Shares of the Switzerland-based baked foods company traded during the day as low as $15.37, down 32% from the previous close of $22.75.
The company projected first half 2017 earnings per share would fall shy of expectations by 20% with a similar result for the full year.
According to Bloomberg News, Owen Killian, chief executive officer of Aryzta, said in a Jan. 24 call that the strength of Hostess Brands, Inc. has interfered with an Aryzta strategy to develop Otis Spunkmeyer’s branded retail presence.
Cloverhill Bakery was acquired by Aryzta in March 2014 with the strategic objective of helping develop Aryzta’s Otis Spunkmeyer business as a retail brand, and Aryzta said it is investing about €10 million ($10.7 million) per year in this effort.

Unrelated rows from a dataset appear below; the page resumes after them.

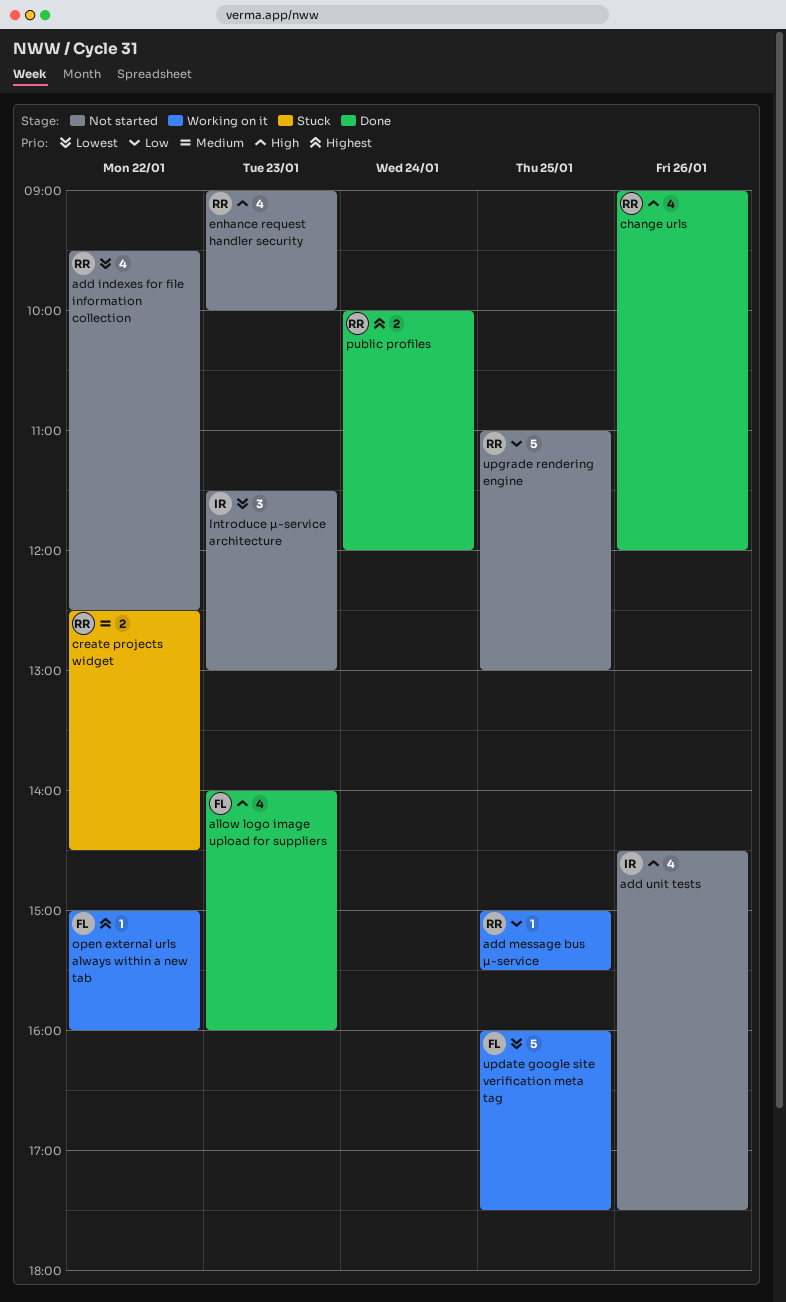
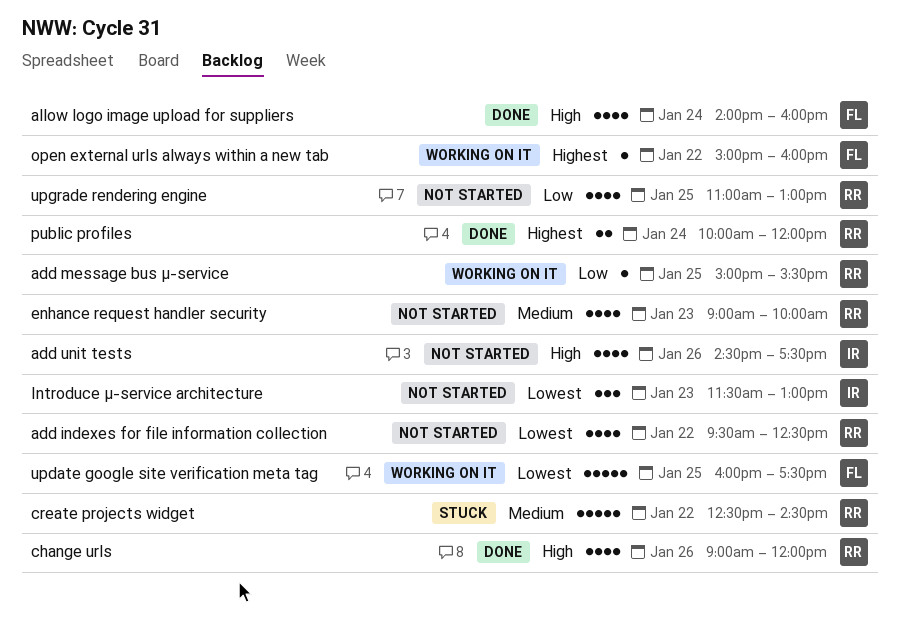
allow logo image upload for suppliers, day: Jan 23 -> Jan 24
create projects widget, estimate: 2 -> 5
enhance request handler security, priority: High -> Medium
upgrade rendering engine, estimate: 5 -> 4

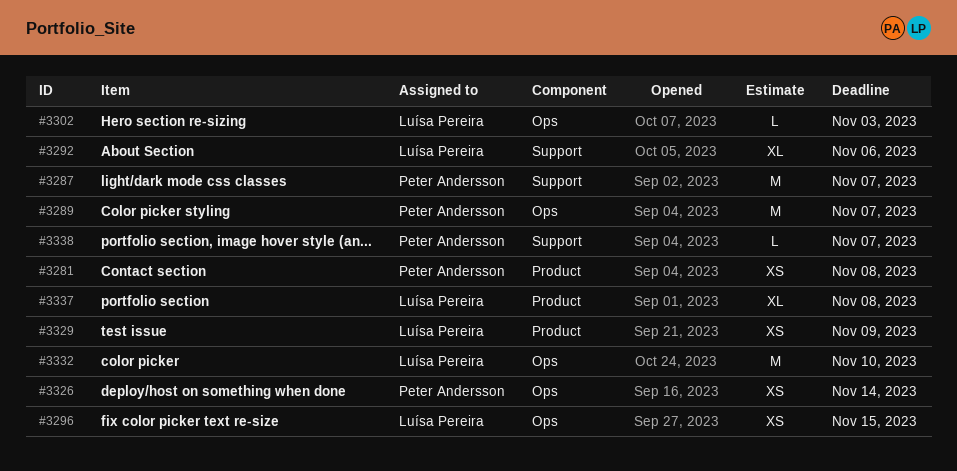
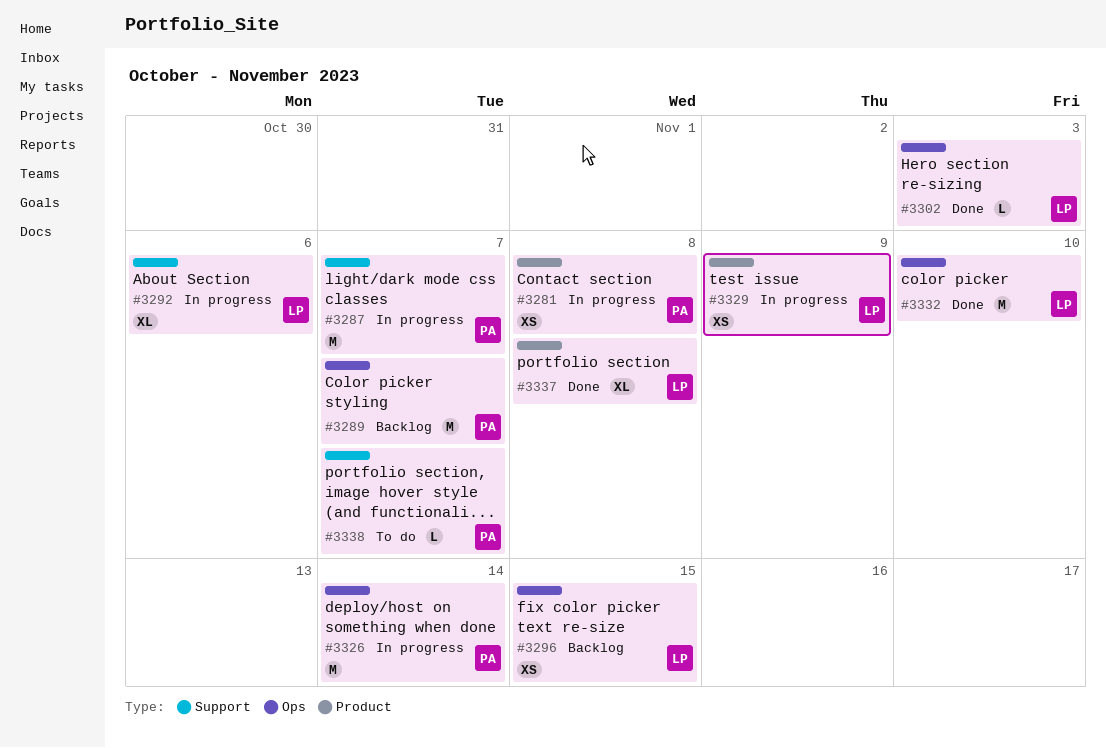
#3326, estimate: XS -> M

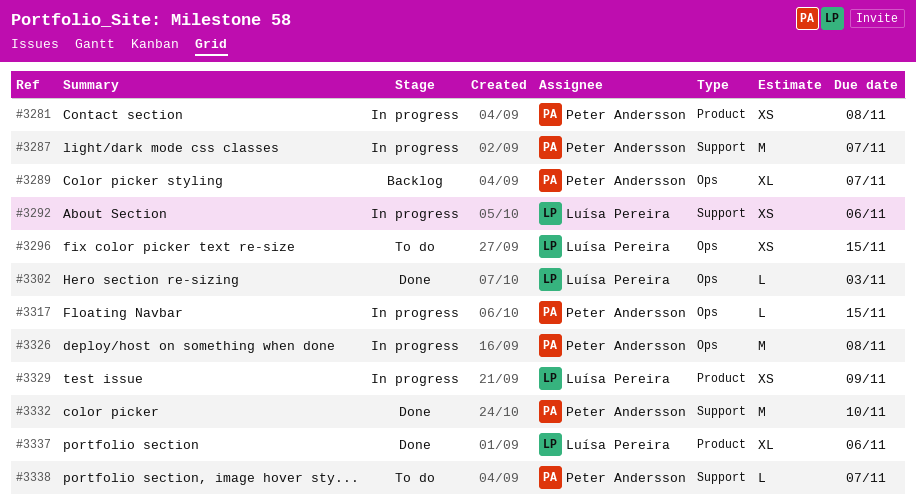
#3289, estimate: M -> XL
#3292, estimate: XL -> XS
#3296, status: Backlog -> To do
#3317: none -> present
#3326, due: Nov 14 -> Nov 8
#3332, owner: Luísa Pereira -> Peter Andersson
#3332, label: Ops -> Support
#3337, due: Nov 8 -> Nov 6

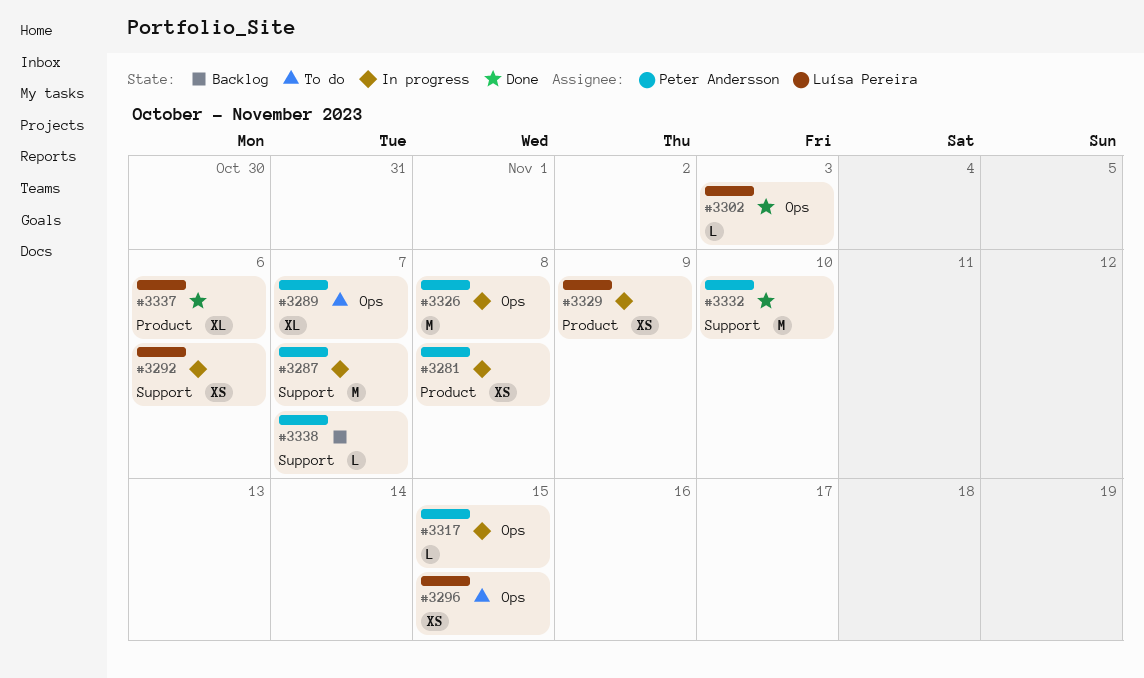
#3289, status: Backlog -> To do
#3338, status: To do -> Backlog

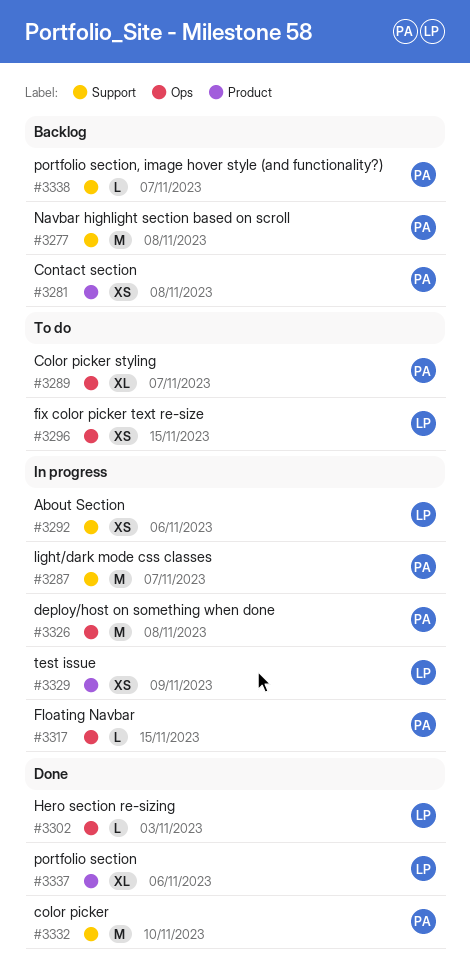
#3277: none -> present
#3281, status: In progress -> Backlog

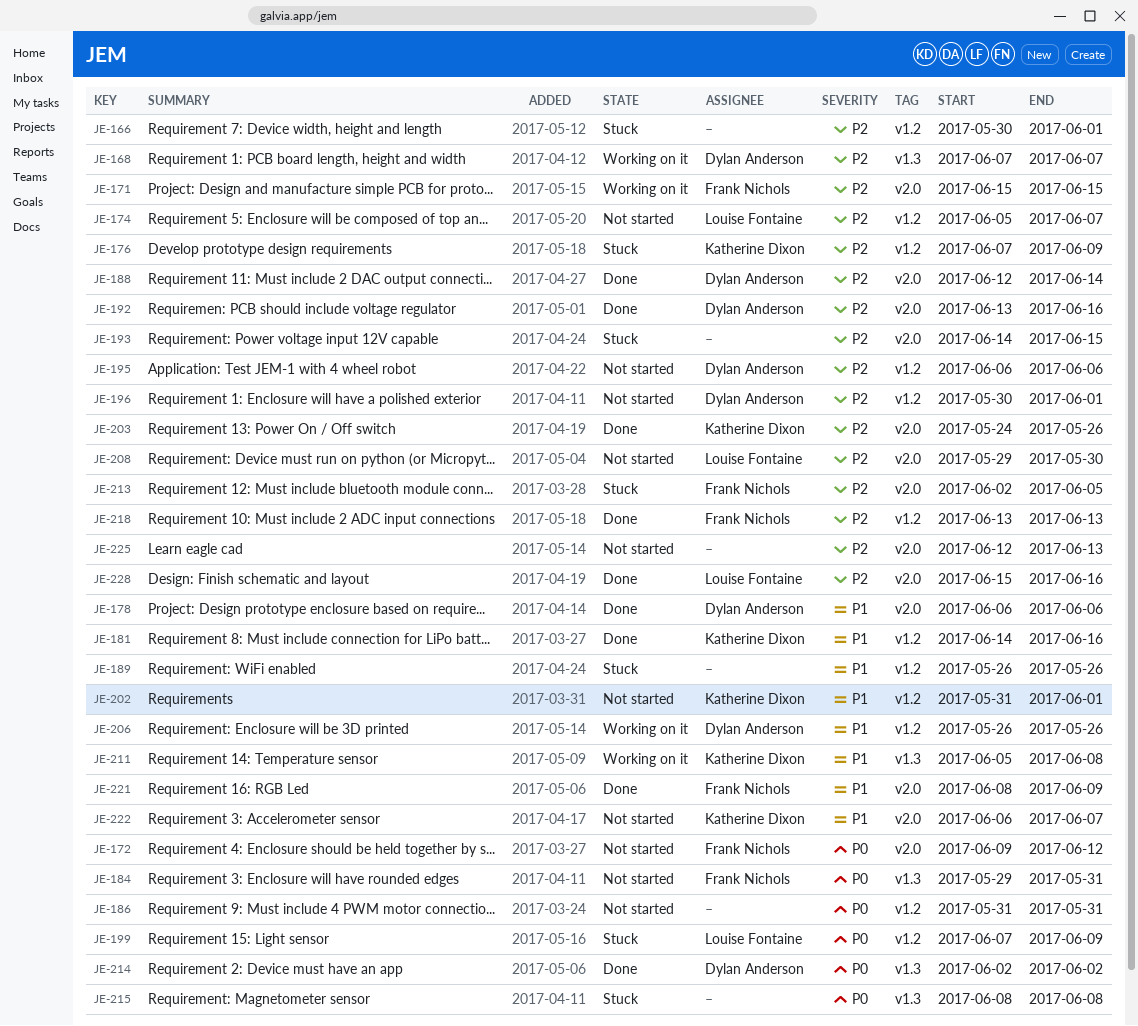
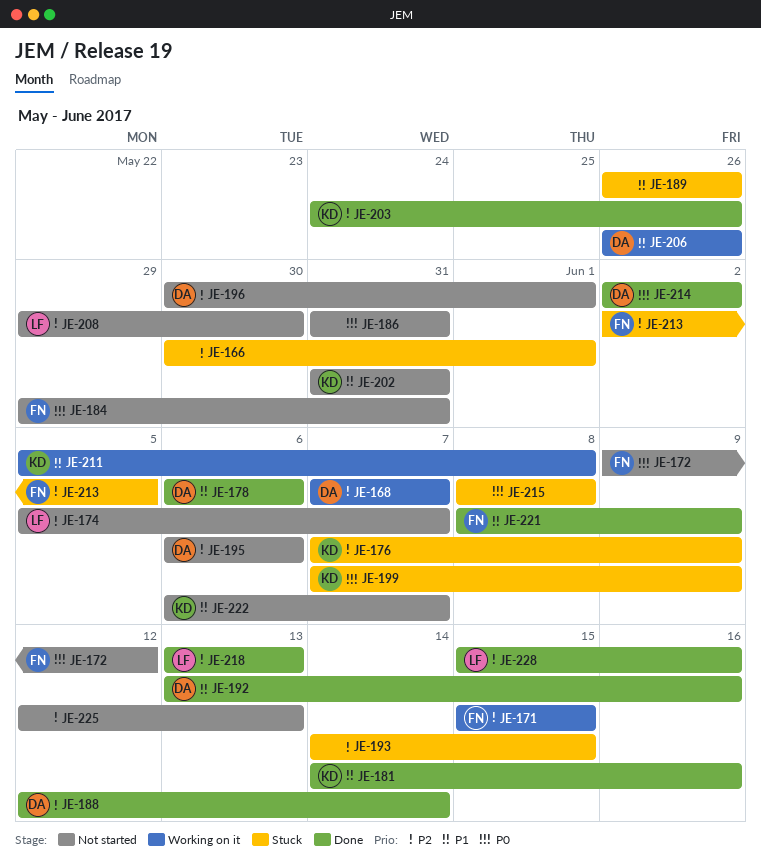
JE-192, priority: P2 -> P1
JE-199, owner: Louise Fontaine -> Katherine Dixon
JE-202, due: Jun 1 -> May 31
JE-218, owner: Frank Nichols -> Louise Fontaine

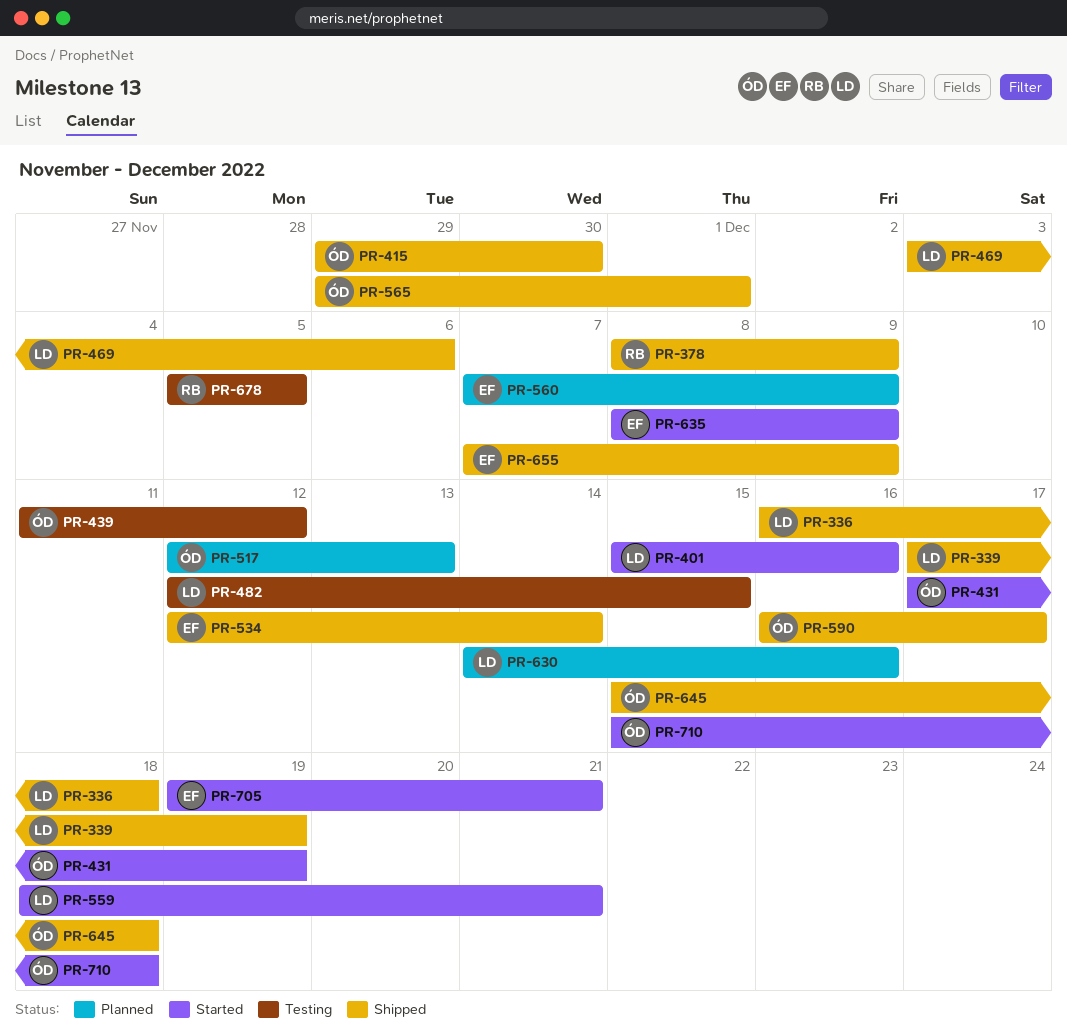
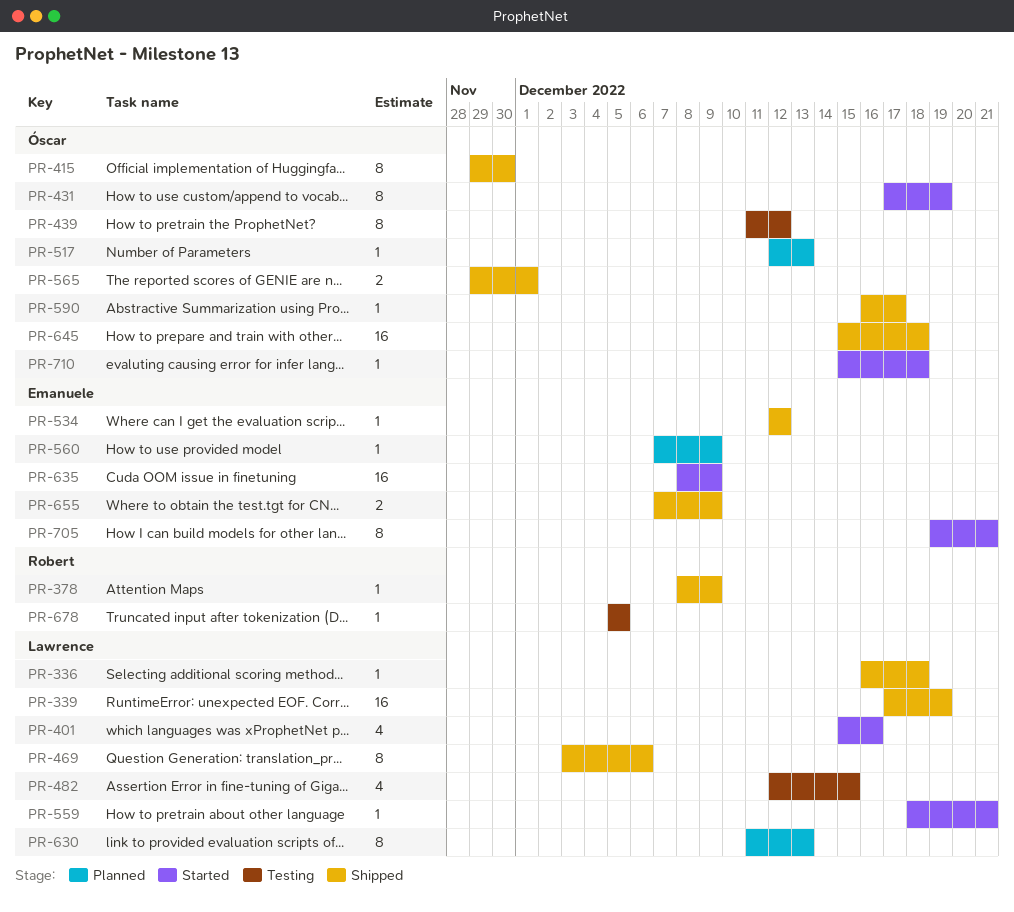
PR-534, due: Dec 14 -> Dec 12
PR-630, start: Dec 14 -> Dec 11
PR-630, due: Dec 16 -> Dec 13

“The performance in the current period is both unexpected and extremely disappointing,” Mr. Killian said. “Cloverhill was acquired with the objective of unlocking the Otis Spunkmeyer brand into retail. Aryzta’s brand investment strategy in Otis Spunkmeyer will in time replace the co-pack volumes and create a more predictable and higher margin business.”
While specific dollar figures of North American sales were not shared, Aryzta said underlying revenue growth in North America is tracking lower in the second quarter than in the first.
Additionally, the company said its decision to focus on branding has resulted in co-pack volume losses sooner than expected, resulting in “significant negative operating leverage” at the company’s Cloverhill facility in the Chicago area.
Further, higher-than expected labor costs in North America are squeezing baked foods margins there, Aryzta said. Price increases have been initiated to counter the higher costs, Mr. Killian said.
“Aryzta North America is well invested and structured to support a significantly larger business very effectively and efficiently,” he said “It has best-in-class processes and technology, and is capable of further initiatives to develop its potential.”
Mr. Killian said the company is investing in “upskilling, training and development to ensure Aryzta becomes an employer of choice” in what he called a highly competitive labor market.
“We know that it will take a recovery followed by a period of sustainable growth to reestablish investor confidence,” Mr. Killian said. “It will also require an alignment with our key shareholders in terms of our future strategy and capital allocation. A substantial element of this significant setback is timing related. The Aryzta board and management teams are committed to returning the business to solid performance and growth and dealing with the challenges presented.”Aryzta said the unanticipated North American challenges were compounding problems the company already knew it would be facing because of the commissioning of a bakery in Germany and because of the impact of Brexit.